Imagine that we have a base class number that has implemented a integer and floats, but not complex numbers and that we would like to extend it to also support complex numbers:
;; this is from the number implementation
(defgeneric add ((a number) (b number))
(:documentation "Adds two numbers together."))
(defmethod number:add ((a my-complex-number) (b my-complex-number))
...)
(defmethod number:add ((a my-complex-number) (b number))
...)
(defmethod number:add ((b number) (a my-complex-number))
...)
The body of the two last would be exatly the same and yet they are needed in order to do (reduce #'add list-of-numbers) since the number implementation doesn't know how to add complex numbers.

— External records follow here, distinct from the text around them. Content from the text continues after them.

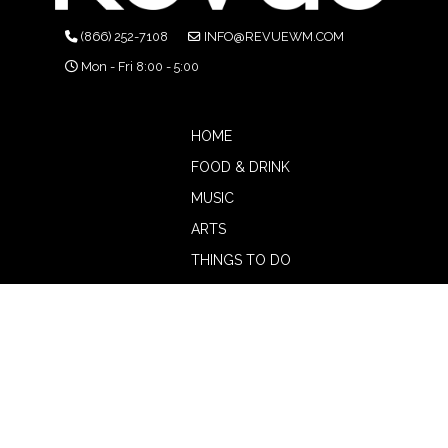
(866) 252-7108
INFO@REVUEWM.COM
Mon - Fri 8:00 - 5:00
HOME
FOOD & DRINK
MUSIC
ARTS
THINGS TO DO
BOTW
CALENDAR
ADVERTISE
MAGAZINE
ABOUT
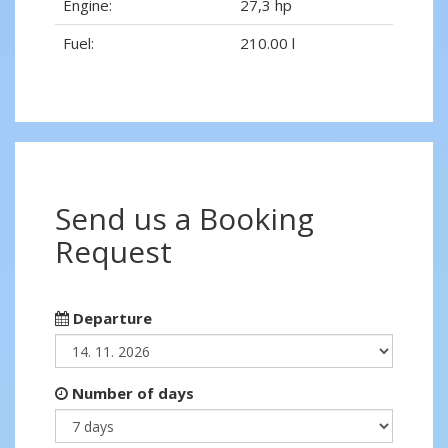
Engine:
27,3 hp
Fuel:
210.00 l
Send us a Booking
Request
Departure
Number of days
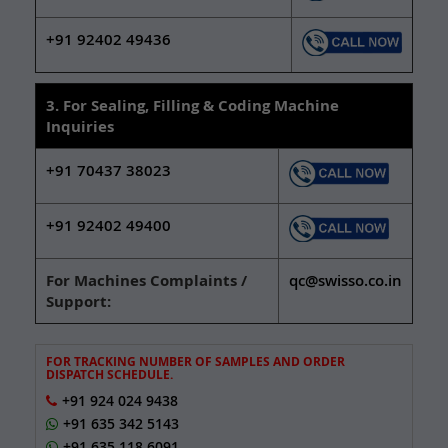
+91 92402 49436
3. For Sealing, Filling & Coding Machine
Inquiries
+91 70437 38023
+91 92402 49400
For Machines Complaints /
qc@swisso.co.in
Support:
FOR TRACKING NUMBER OF SAMPLES AND ORDER
DISPATCH SCHEDULE.
+91 924 024 9438
+91 635 342 5143
+91 635 118 6091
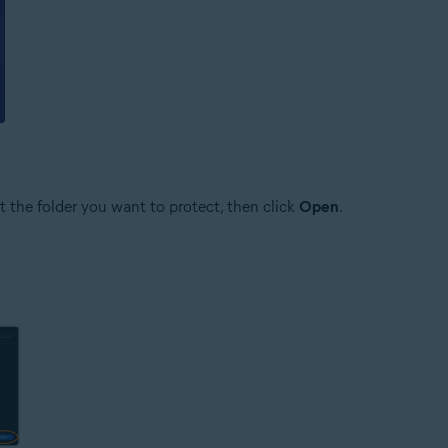
ct the folder you want to protect, then click
Open
.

It seems to me like some sort of syntax to indicate the (or some) arguments can occur in any order. In CL I'm sure this can be fixed by making a macro that generates all the versions, but this isn't just a CL problem.
Imagine you have a number tower with an add method in Java and you extend it with a MyComplexNumber class with the same add method. How does noe make sure floatObject.add(complexObject) would work?
ComplexNumber know of the Number class hiarchy but not vice versa. Thus by importing ComplexNumber package it would be nice to "infect" the other classes add methods without changing their code.
Is there a language out there that has abstraction to solve this?